Which of the descendants of Finwe do you think is the greatest warrior? I think maglor because he survived all the wars of Beleriand, including the War of Wrath.


----------



## 🍀Yavanna Kementári🍀 (Oct 25, 2022)

Ecthelion of the Fountain said:


> he survived all the wars of Beleriand, including the War of Wrath.


And what of Maedhros? Surely he must have also?


----------



## Turin_Turambar (Oct 25, 2022)

Nienna Qalme-Tári said:


> And what of Maedhros? Surely he must have also?


yes true. but maglor seems to me a more attractive character for some reason.


----------



## Ent (Oct 25, 2022)

Luke Skywalker: "I'm looking for a great warrior". 
Yoda: "Wars not make one great." 

The Ent: "Define 'best' please".

Computer: "Non-sequitur: does not compute."


----------



## Sons of the Woodland King (Oct 25, 2022)

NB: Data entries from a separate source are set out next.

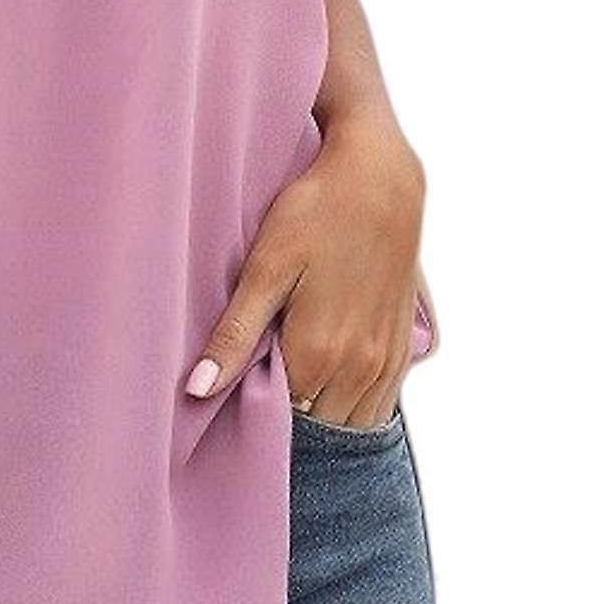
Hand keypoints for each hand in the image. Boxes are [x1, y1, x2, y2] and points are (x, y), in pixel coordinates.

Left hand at [186, 116, 426, 428]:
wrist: (380, 178)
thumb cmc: (315, 213)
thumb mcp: (264, 269)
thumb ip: (235, 336)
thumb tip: (197, 390)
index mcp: (319, 354)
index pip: (280, 419)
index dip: (254, 405)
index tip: (240, 380)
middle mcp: (360, 367)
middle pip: (316, 425)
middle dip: (289, 415)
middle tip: (263, 376)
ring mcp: (389, 359)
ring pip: (351, 421)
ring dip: (323, 413)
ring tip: (295, 376)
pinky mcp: (406, 345)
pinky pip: (382, 402)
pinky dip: (354, 401)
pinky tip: (331, 374)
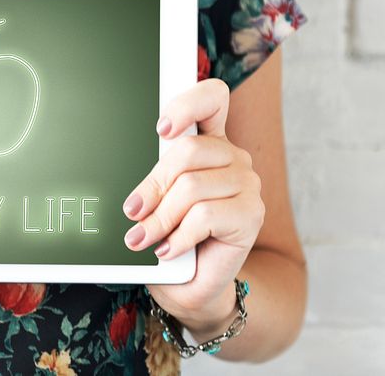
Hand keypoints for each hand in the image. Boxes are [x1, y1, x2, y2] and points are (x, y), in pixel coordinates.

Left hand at [121, 78, 264, 333]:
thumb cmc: (170, 237)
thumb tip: (134, 189)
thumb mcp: (156, 201)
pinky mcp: (251, 214)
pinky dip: (178, 236)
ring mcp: (247, 185)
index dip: (188, 105)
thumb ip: (153, 179)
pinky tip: (169, 249)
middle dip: (153, 185)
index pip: (212, 98)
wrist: (191, 285)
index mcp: (210, 142)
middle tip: (133, 211)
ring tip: (144, 238)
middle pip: (188, 150)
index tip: (161, 128)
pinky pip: (205, 216)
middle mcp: (232, 157)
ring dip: (161, 218)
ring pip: (192, 187)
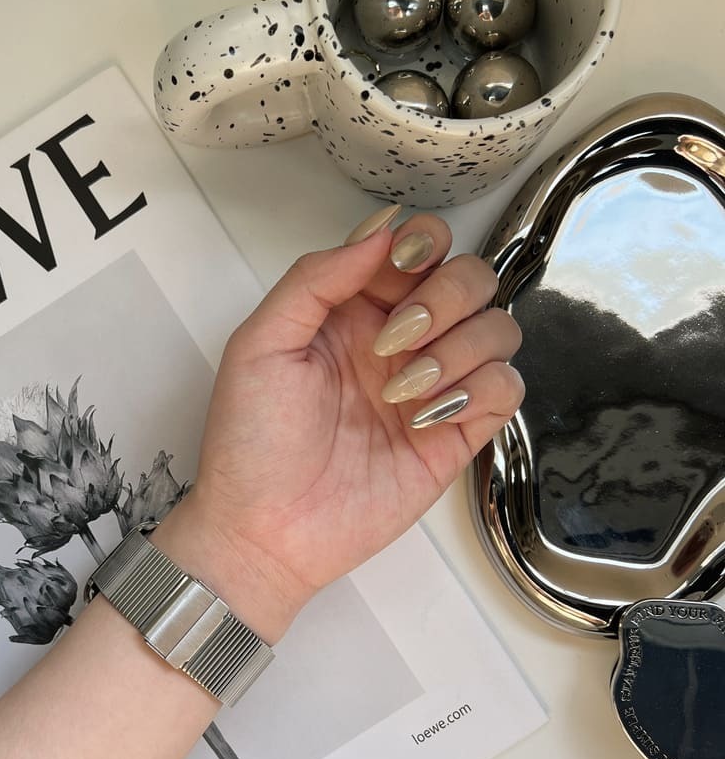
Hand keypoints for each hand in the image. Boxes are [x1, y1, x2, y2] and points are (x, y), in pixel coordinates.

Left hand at [158, 210, 522, 640]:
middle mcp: (400, 341)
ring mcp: (431, 388)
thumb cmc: (250, 441)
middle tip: (394, 341)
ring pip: (498, 328)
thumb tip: (383, 229)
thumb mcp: (261, 343)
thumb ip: (316, 277)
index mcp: (353, 310)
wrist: (265, 530)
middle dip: (444, 297)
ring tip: (402, 390)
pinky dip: (480, 390)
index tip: (400, 267)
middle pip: (471, 279)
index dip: (424, 244)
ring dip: (460, 347)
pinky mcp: (455, 436)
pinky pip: (507, 389)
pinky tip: (427, 417)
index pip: (420, 248)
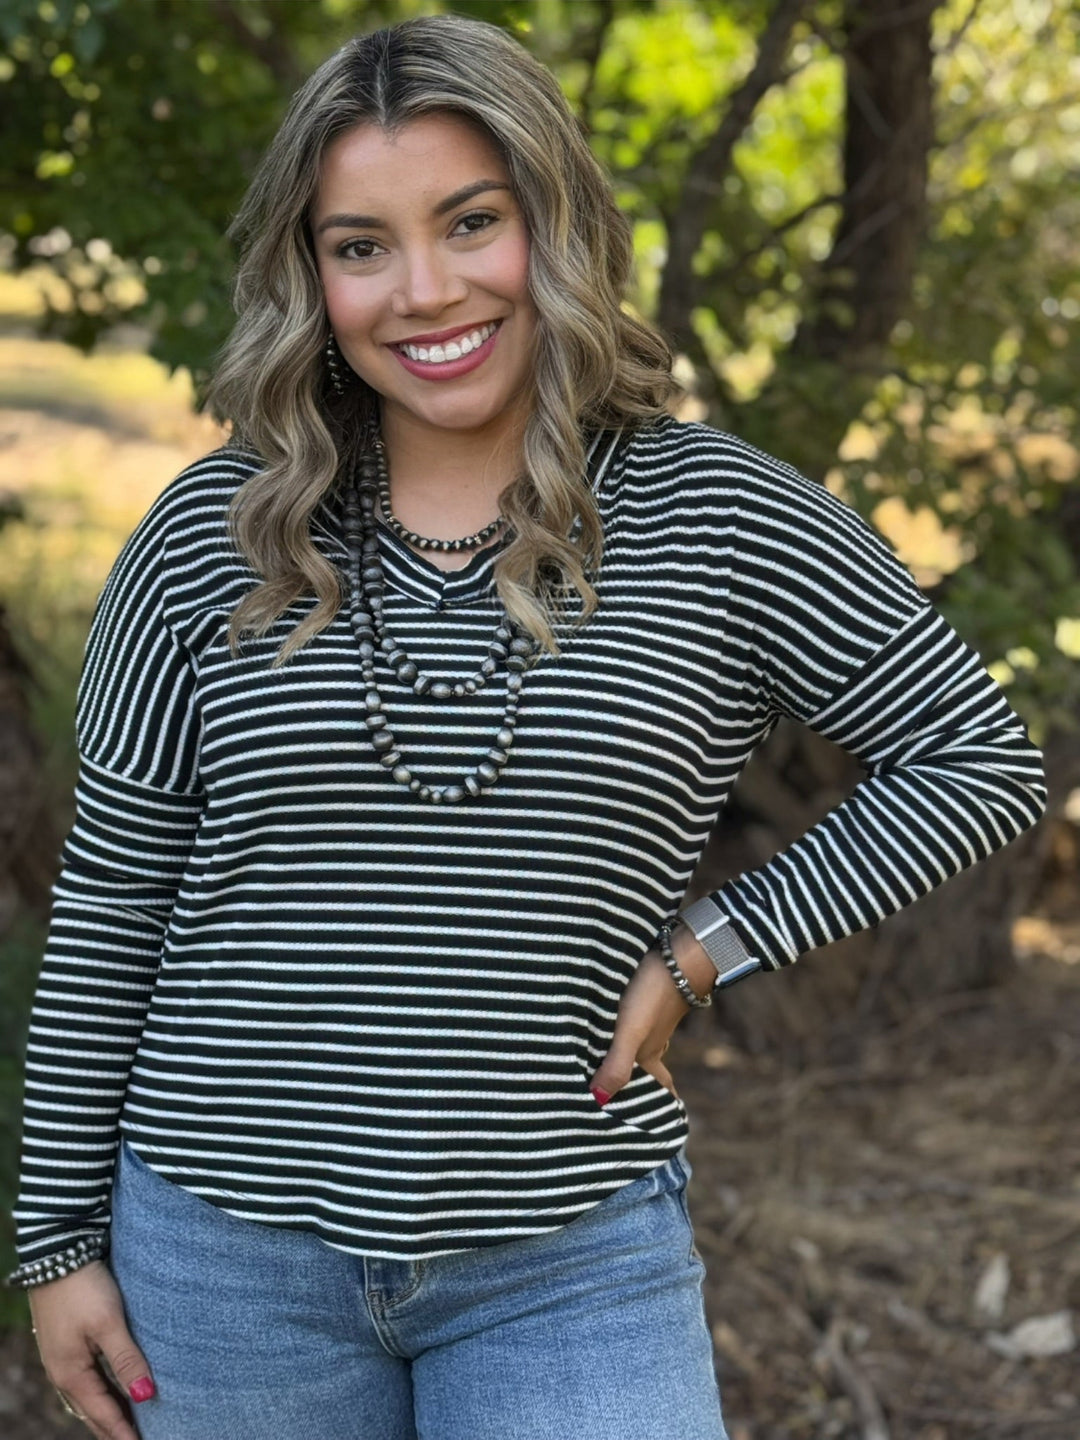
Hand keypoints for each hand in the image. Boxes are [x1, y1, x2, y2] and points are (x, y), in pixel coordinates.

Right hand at [28, 1259, 155, 1439]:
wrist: (56, 1252)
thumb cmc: (84, 1287)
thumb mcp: (109, 1323)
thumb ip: (126, 1360)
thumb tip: (145, 1397)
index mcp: (72, 1373)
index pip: (103, 1414)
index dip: (124, 1433)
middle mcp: (62, 1372)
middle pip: (92, 1411)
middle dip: (114, 1429)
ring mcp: (61, 1358)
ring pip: (87, 1396)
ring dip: (106, 1412)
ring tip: (128, 1424)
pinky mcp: (65, 1342)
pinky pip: (84, 1380)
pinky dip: (99, 1393)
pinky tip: (110, 1391)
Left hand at [588, 925, 716, 1103]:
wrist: (676, 953)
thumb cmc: (652, 995)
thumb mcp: (630, 1032)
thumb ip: (616, 1064)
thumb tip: (598, 1100)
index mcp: (649, 1055)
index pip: (660, 1087)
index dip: (661, 1104)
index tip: (663, 1122)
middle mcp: (651, 1040)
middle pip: (646, 1068)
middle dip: (636, 1084)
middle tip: (619, 1098)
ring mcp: (648, 1018)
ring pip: (638, 1044)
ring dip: (625, 1056)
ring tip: (603, 1065)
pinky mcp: (642, 996)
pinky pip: (630, 1021)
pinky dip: (619, 1030)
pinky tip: (605, 1022)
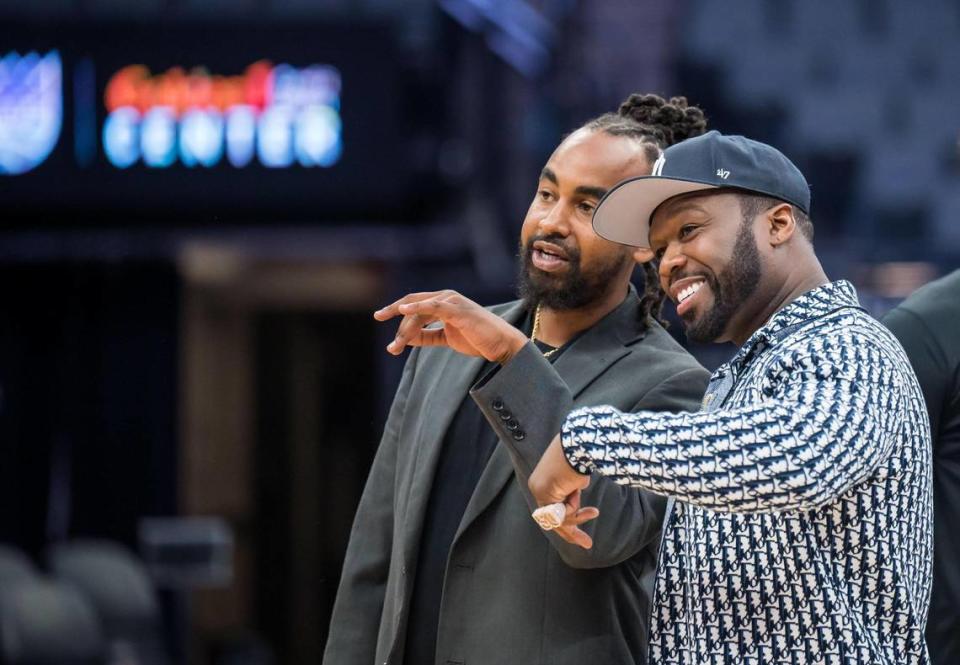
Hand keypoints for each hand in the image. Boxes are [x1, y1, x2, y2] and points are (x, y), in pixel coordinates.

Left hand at [374, 290, 527, 362]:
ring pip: (419, 312)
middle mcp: (445, 298)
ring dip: (405, 330)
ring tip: (397, 347)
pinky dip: (417, 307)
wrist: (500, 344)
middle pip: (411, 305)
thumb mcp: (446, 338)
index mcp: (442, 302)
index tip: (380, 322)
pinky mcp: (457, 309)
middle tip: (392, 348)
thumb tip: (405, 338)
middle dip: (397, 324)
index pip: (413, 305)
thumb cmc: (476, 339)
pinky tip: (403, 310)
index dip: (396, 314)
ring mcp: (451, 302)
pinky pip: (433, 306)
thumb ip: (427, 336)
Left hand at [529, 434, 595, 547]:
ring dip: (578, 517)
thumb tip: (577, 494)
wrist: (577, 444)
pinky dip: (576, 510)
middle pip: (553, 519)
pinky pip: (562, 514)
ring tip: (594, 512)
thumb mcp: (577, 479)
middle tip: (588, 544)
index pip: (553, 508)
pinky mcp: (544, 493)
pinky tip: (582, 498)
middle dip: (571, 532)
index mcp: (545, 482)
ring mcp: (539, 490)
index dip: (568, 520)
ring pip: (559, 518)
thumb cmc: (581, 456)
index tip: (580, 532)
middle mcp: (538, 487)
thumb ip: (573, 491)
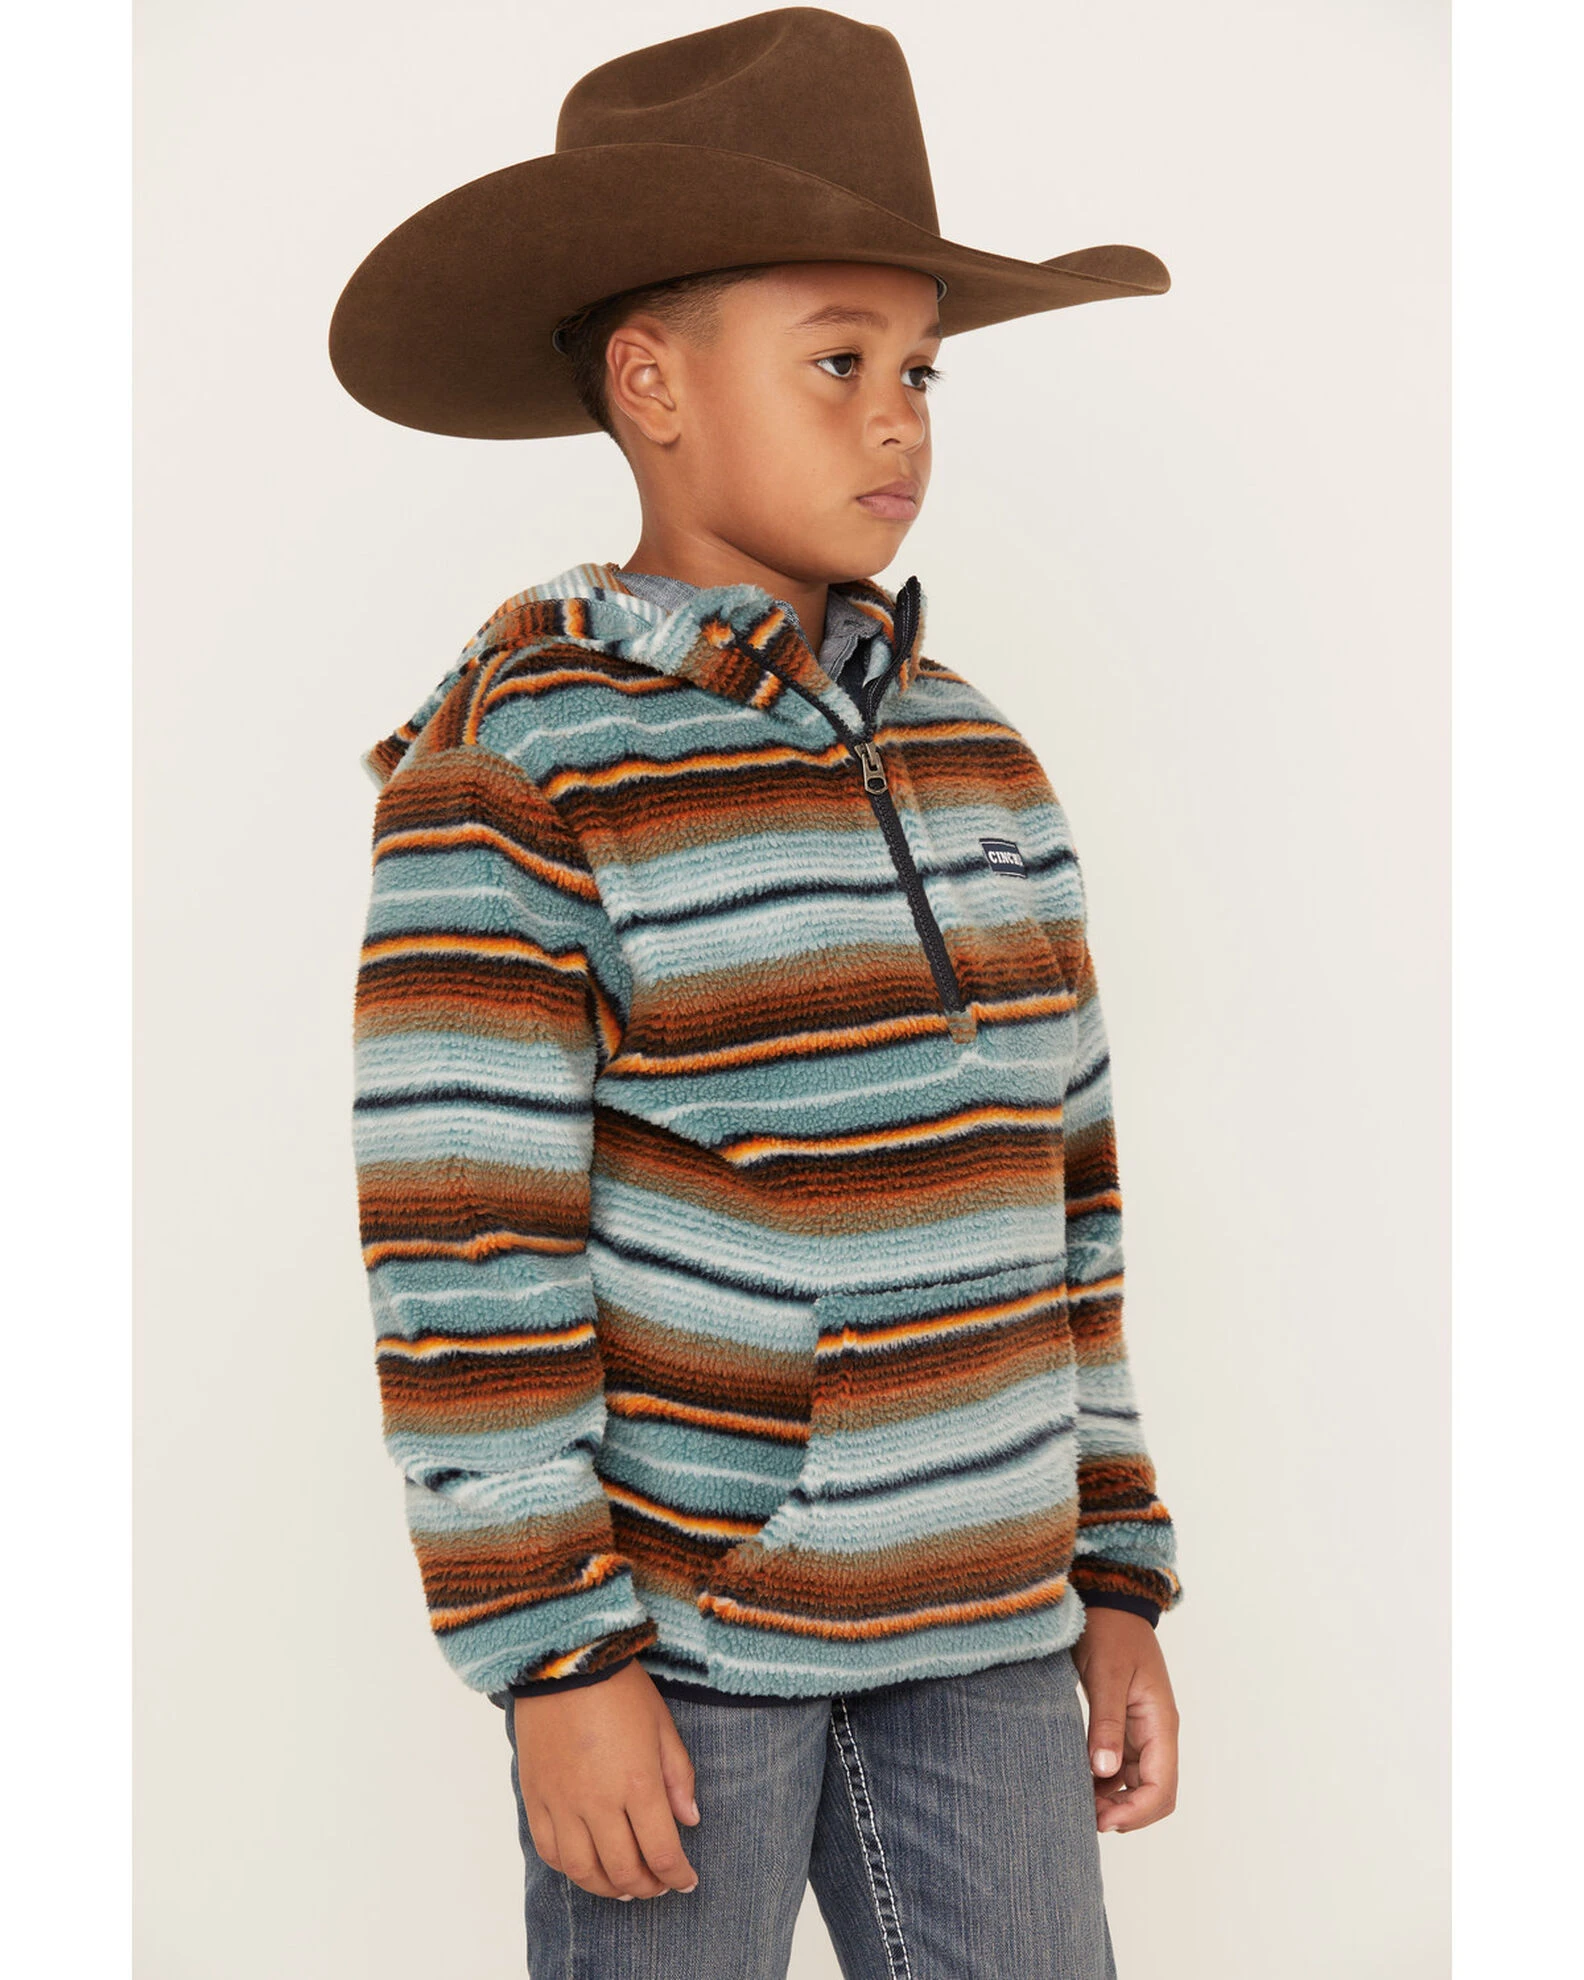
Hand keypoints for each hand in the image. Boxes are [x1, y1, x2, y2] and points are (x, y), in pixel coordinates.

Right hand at [512, 1661, 701, 1897]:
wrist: (565, 1663)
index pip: (663, 1852)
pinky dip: (571, 1868)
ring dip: (608, 1888)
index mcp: (638, 1784)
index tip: (687, 1881)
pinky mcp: (536, 1798)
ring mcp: (563, 1804)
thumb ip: (678, 1777)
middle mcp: (599, 1803)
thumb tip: (690, 1819)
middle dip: (647, 1887)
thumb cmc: (620, 1689)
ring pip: (584, 1871)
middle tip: (658, 1885)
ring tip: (623, 1886)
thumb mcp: (662, 1726)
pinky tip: (586, 1864)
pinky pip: (550, 1851)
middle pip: (624, 1870)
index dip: (679, 1876)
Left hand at [1069, 1608, 1179, 1833]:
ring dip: (1112, 1799)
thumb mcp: (1106, 1675)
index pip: (1162, 1788)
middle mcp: (1156, 1733)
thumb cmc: (1110, 1631)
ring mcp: (1140, 1731)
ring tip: (1076, 1800)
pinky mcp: (1122, 1725)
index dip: (1136, 1813)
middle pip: (1153, 1793)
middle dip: (1125, 1813)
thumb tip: (1105, 1771)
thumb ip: (1106, 1723)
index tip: (1102, 1819)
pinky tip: (1077, 1779)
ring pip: (1134, 1783)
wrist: (1107, 1602)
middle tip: (1085, 1815)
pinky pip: (1119, 1766)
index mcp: (1161, 1723)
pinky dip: (1102, 1780)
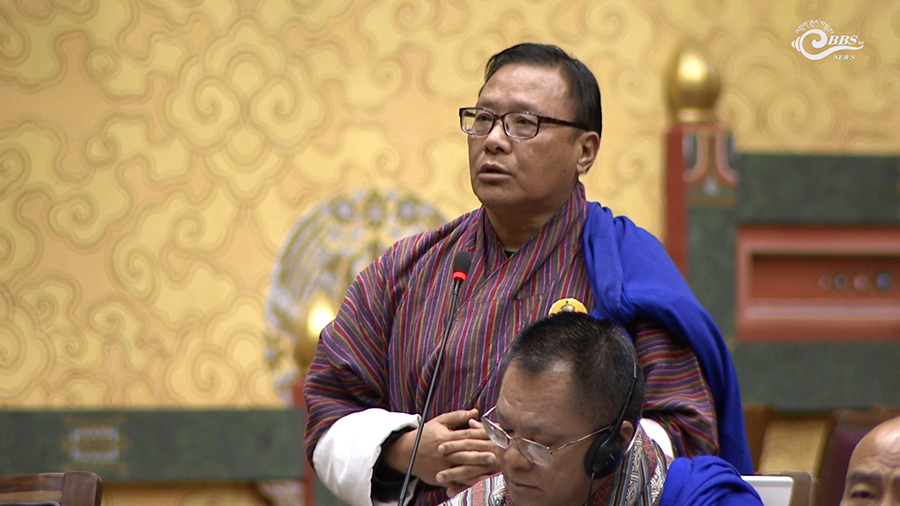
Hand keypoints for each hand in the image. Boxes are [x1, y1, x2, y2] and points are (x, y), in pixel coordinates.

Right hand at [382, 409, 498, 492]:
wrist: (407, 453)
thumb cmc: (425, 435)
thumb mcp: (439, 422)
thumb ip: (458, 416)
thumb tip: (475, 411)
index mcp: (445, 436)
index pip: (466, 434)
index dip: (480, 434)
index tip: (493, 434)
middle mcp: (444, 452)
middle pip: (465, 451)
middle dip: (480, 452)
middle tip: (495, 453)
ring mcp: (442, 466)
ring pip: (462, 466)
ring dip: (477, 467)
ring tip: (490, 466)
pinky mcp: (441, 477)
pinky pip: (455, 480)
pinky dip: (467, 481)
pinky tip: (478, 479)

I feel much of this comes down to a matter of preference and speculation, but I went with my gut and based on my limited knowledge, I voted for Fingon. He was known for his valor and skill in battle, and there was much proof of this in his deeds throughout the battles he participated in until his death. He may have lost in combat against Gothmog, but he was essentially ganged up on by two balrogs, and this happened in the middle of the bloody chaos of Nirnaeth Arnoediad, where his kinsmen were being slaughtered left and right. I like to believe at least Fingon went down fighting as hard as he could, trying to save as much of his people as he can (a heroism he demonstrated when he rescued Maedhros). 

I personally refuse to even consider giving "best warrior" to the kinslayers/child killers who mowed down innocent people all for an oath to their villainous father. They can compete for "best murderers". (See my angst! 🤣)

I would also like to say that if we would base judgement on who survived longest, then Galadriel would obviously win. However, I don't believe I've ever found any proof of her actually fighting in any of the great battles of the First Age, and almost feel like she's the Waldo of the group. ("Where's Galadriel??") In fact, if anyone can explain to me exactly but concisely where Galadriel was during the wars (aside from residing in Doriath for a nonspecific time before migrating eastward with/without Celeborn), I would genuinely appreciate it. 😁


----------



## ZehnWaters (Oct 25, 2022)

I mean...Fingolfin, but we're talking the second generation. Fingon, Turgon, Argon, and Aegnor all qualify to some degree.


----------



## 🍀Yavanna Kementári🍀 (Oct 25, 2022)

ZehnWaters said:


> I mean...Fingolfin, but we're talking the second generation. Fingon, Turgon, Argon, and Aegnor all qualify to some degree.


In that case, we could say they _all_ qualify to some degree. Each had their own set of traits that made them stand out from one another.

To put it in the words of a certain Valie...

_"All have their worth, and each contributes to the worth of the others."_


----------



## Rōmānus (Oct 31, 2022)

Ecthelion of the Fountain said:


> Which of the descendants of Finwe do you think is the greatest warrior? I think maglor because he survived all the wars of Beleriand, including the War of Wrath.


I’d say Fingon as he was atop Morgoth’s hit list and when he died he was holding his own against a Maia (balrog) before another smashed his brains in from behind with an axe.


----------



## d4rk3lf (Nov 5, 2022)

Feanor for me (for some reason, he is not on the list) 
Fingolfin as a close second (for some weird reason, he is not on the list too)


----------